PROMPT: Except for the pictures, write out all the records that follow exactly.

----------

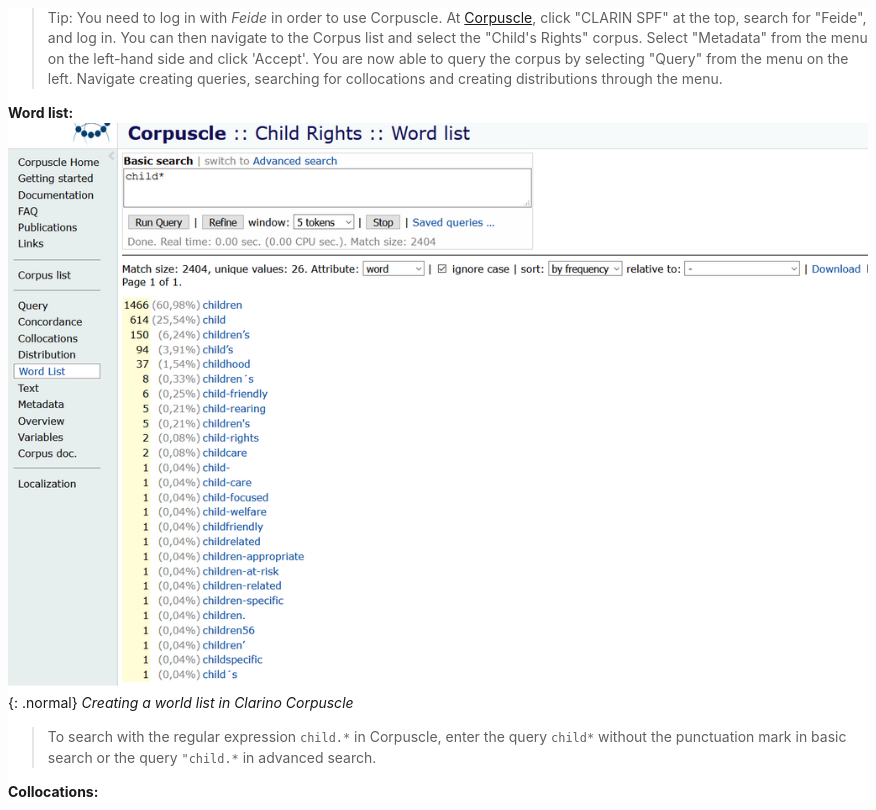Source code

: > Tip: You need to log in with *Feide* in order to use Corpuscle.
> At [Corpuscle](https://clarino.uib.no/korpuskel/page), click "CLARIN SPF" at the top, search for "Feide", and log in.
> You can then navigate to the Corpus list and select the "Child's Rights" corpus. Select "Metadata" from the menu on the left-hand side and click 'Accept'.
> You are now able to query the corpus by selecting "Query" from the menu on the left.
> Navigate creating queries, searching for collocations and creating distributions through the menu.


**Word list:**
![Creating a world list in Corpuscle](/assets/img/corpuscle-1.png){: .normal}
_Creating a world list in Clarino Corpuscle_

> To search with the regular expression `child.*` in Corpuscle, enter the query `child*` without the punctuation mark
> in basic search or the query `"child.*` in advanced search.

**Collocations:**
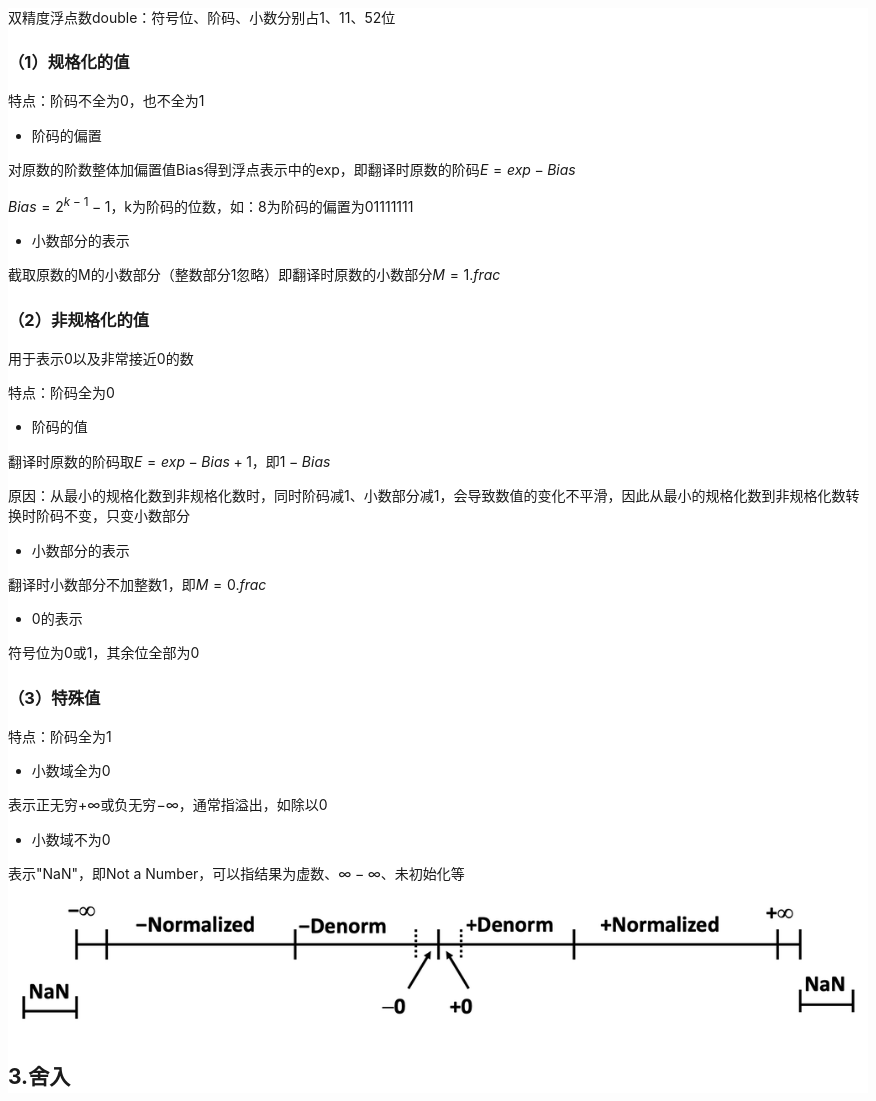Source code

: 双精度浮点数double：符号位、阶码、小数分别占1、11、52位

### （1）规格化的值

特点：阶码不全为0，也不全为1

- 阶码的偏置

对原数的阶数整体加偏置值Bias得到浮点表示中的exp，即翻译时原数的阶码$E=exp-Bias$

$Bias=2^{k-1}-1$，k为阶码的位数，如：8为阶码的偏置为01111111

- 小数部分的表示

截取原数的M的小数部分（整数部分1忽略）即翻译时原数的小数部分$M=1.frac$

### （2）非规格化的值

用于表示0以及非常接近0的数

特点：阶码全为0

- 阶码的值

翻译时原数的阶码取$E=exp-Bias+1$，即$1-Bias$

原因：从最小的规格化数到非规格化数时，同时阶码减1、小数部分减1，会导致数值的变化不平滑，因此从最小的规格化数到非规格化数转换时阶码不变，只变小数部分

- 小数部分的表示

翻译时小数部分不加整数1，即$M=0.frac$

- 0的表示

符号位为0或1，其余位全部为0

### （3）特殊值

特点：阶码全为1

- 小数域全为0

表示正无穷$+∞$或负无穷$-∞$，通常指溢出，如除以0

- 小数域不为0

表示"NaN"，即Not a Number，可以指结果为虚数、$∞-∞$、未初始化等

![截屏2021-11-23 01.32.43.png](media/%E6%95%B0%E6%8D%AE%E5%A4%84%E7%90%86/%E6%88%AA%E5%B1%8F2021-11-23_01.32.43.png)

## 3.舍入
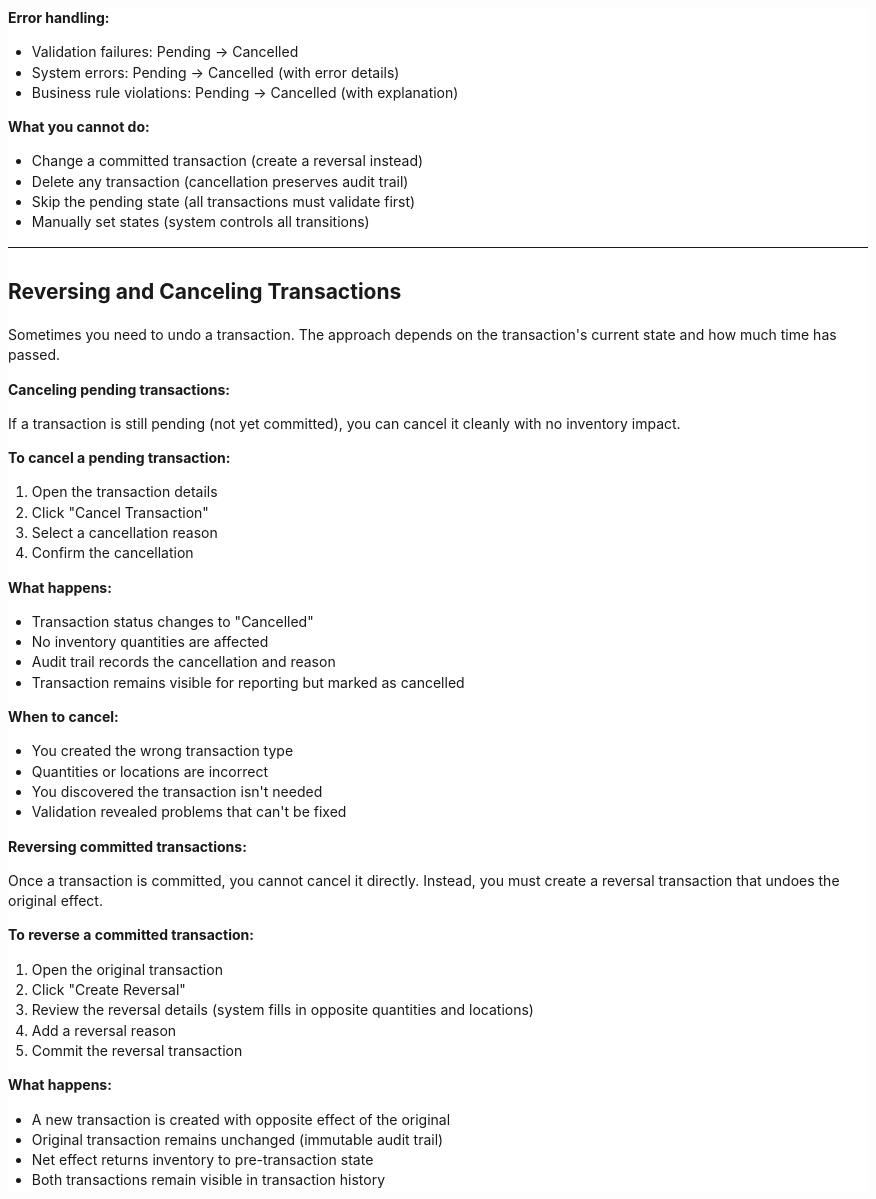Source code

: **Error handling:**
- Validation failures: Pending → Cancelled
- System errors: Pending → Cancelled (with error details)
- Business rule violations: Pending → Cancelled (with explanation)

**What you cannot do:**
- Change a committed transaction (create a reversal instead)
- Delete any transaction (cancellation preserves audit trail)
- Skip the pending state (all transactions must validate first)
- Manually set states (system controls all transitions)

---

## Reversing and Canceling Transactions

Sometimes you need to undo a transaction. The approach depends on the transaction's current state and how much time has passed.

**Canceling pending transactions:**

If a transaction is still pending (not yet committed), you can cancel it cleanly with no inventory impact.

**To cancel a pending transaction:**
1. Open the transaction details
2. Click "Cancel Transaction"
3. Select a cancellation reason
4. Confirm the cancellation

**What happens:**
- Transaction status changes to "Cancelled"
- No inventory quantities are affected
- Audit trail records the cancellation and reason
- Transaction remains visible for reporting but marked as cancelled

**When to cancel:**
- You created the wrong transaction type
- Quantities or locations are incorrect
- You discovered the transaction isn't needed
- Validation revealed problems that can't be fixed

**Reversing committed transactions:**

Once a transaction is committed, you cannot cancel it directly. Instead, you must create a reversal transaction that undoes the original effect.

**To reverse a committed transaction:**
1. Open the original transaction
2. Click "Create Reversal"
3. Review the reversal details (system fills in opposite quantities and locations)
4. Add a reversal reason
5. Commit the reversal transaction

**What happens:**
- A new transaction is created with opposite effect of the original
- Original transaction remains unchanged (immutable audit trail)
- Net effect returns inventory to pre-transaction state
- Both transactions remain visible in transaction history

----------

TASK SOLUTION:
Source code

: > Tip: You need to log in with *Feide* in order to use Corpuscle.
> At [Corpuscle](https://clarino.uib.no/korpuskel/page), click "CLARIN SPF" at the top, search for "Feide", and log in.
> You can then navigate to the Corpus list and select the "Child's Rights" corpus. Select "Metadata" from the menu on the left-hand side and click 'Accept'.
> You are now able to query the corpus by selecting "Query" from the menu on the left.
> Navigate creating queries, searching for collocations and creating distributions through the menu.


**Word list:**
![Creating a world list in Corpuscle](/assets/img/corpuscle-1.png){: .normal}
_Creating a world list in Clarino Corpuscle_

> To search with the regular expression `child.*` in Corpuscle, enter the query `child*` without the punctuation mark
> in basic search or the query `"child.*` in advanced search.

**Collocations:**
Source code

: 双精度浮点数double：符号位、阶码、小数分别占1、11、52位

### （1）规格化的值

特点：阶码不全为0，也不全为1

- 阶码的偏置

对原数的阶数整体加偏置值Bias得到浮点表示中的exp，即翻译时原数的阶码$E=exp-Bias$

$Bias=2^{k-1}-1$，k为阶码的位数，如：8为阶码的偏置为01111111

- 小数部分的表示

截取原数的M的小数部分（整数部分1忽略）即翻译时原数的小数部分$M=1.frac$

### （2）非规格化的值

用于表示0以及非常接近0的数

特点：阶码全为0

- 阶码的值

翻译时原数的阶码取$E=exp-Bias+1$，即$1-Bias$

原因：从最小的规格化数到非规格化数时，同时阶码减1、小数部分减1，会导致数值的变化不平滑，因此从最小的规格化数到非规格化数转换时阶码不变，只变小数部分

- 小数部分的表示

翻译时小数部分不加整数1，即$M=0.frac$

- 0的表示

符号位为0或1，其余位全部为0

### （3）特殊值

特点：阶码全为1

- 小数域全为0

表示正无穷$+∞$或负无穷$-∞$，通常指溢出，如除以0

- 小数域不为0

表示"NaN"，即Not a Number，可以指结果为虚数、$∞-∞$、未初始化等

![截屏2021-11-23 01.32.43.png](media/%E6%95%B0%E6%8D%AE%E5%A4%84%E7%90%86/%E6%88%AA%E5%B1%8F2021-11-23_01.32.43.png)

## 3.舍入
Source code

: **Error handling:**
- Validation failures: Pending → Cancelled
- System errors: Pending → Cancelled (with error details)
- Business rule violations: Pending → Cancelled (with explanation)

**What you cannot do:**
- Change a committed transaction (create a reversal instead)
- Delete any transaction (cancellation preserves audit trail)
- Skip the pending state (all transactions must validate first)
- Manually set states (system controls all transitions)

---

## Reversing and Canceling Transactions

Sometimes you need to undo a transaction. The approach depends on the transaction's current state and how much time has passed.

**Canceling pending transactions:**

If a transaction is still pending (not yet committed), you can cancel it cleanly with no inventory impact.

**To cancel a pending transaction:**
1. Open the transaction details
2. Click "Cancel Transaction"
3. Select a cancellation reason
4. Confirm the cancellation

**What happens:**
- Transaction status changes to "Cancelled"
- No inventory quantities are affected
- Audit trail records the cancellation and reason
- Transaction remains visible for reporting but marked as cancelled

**When to cancel:**
- You created the wrong transaction type
- Quantities or locations are incorrect
- You discovered the transaction isn't needed
- Validation revealed problems that can't be fixed

**Reversing committed transactions:**

Once a transaction is committed, you cannot cancel it directly. Instead, you must create a reversal transaction that undoes the original effect.

**To reverse a committed transaction:**
1. Open the original transaction
2. Click "Create Reversal"
3. Review the reversal details (system fills in opposite quantities and locations)
4. Add a reversal reason
5. Commit the reversal transaction

**What happens:**
- A new transaction is created with opposite effect of the original
- Original transaction remains unchanged (immutable audit trail)
- Net effect returns inventory to pre-transaction state
- Both transactions remain visible in transaction history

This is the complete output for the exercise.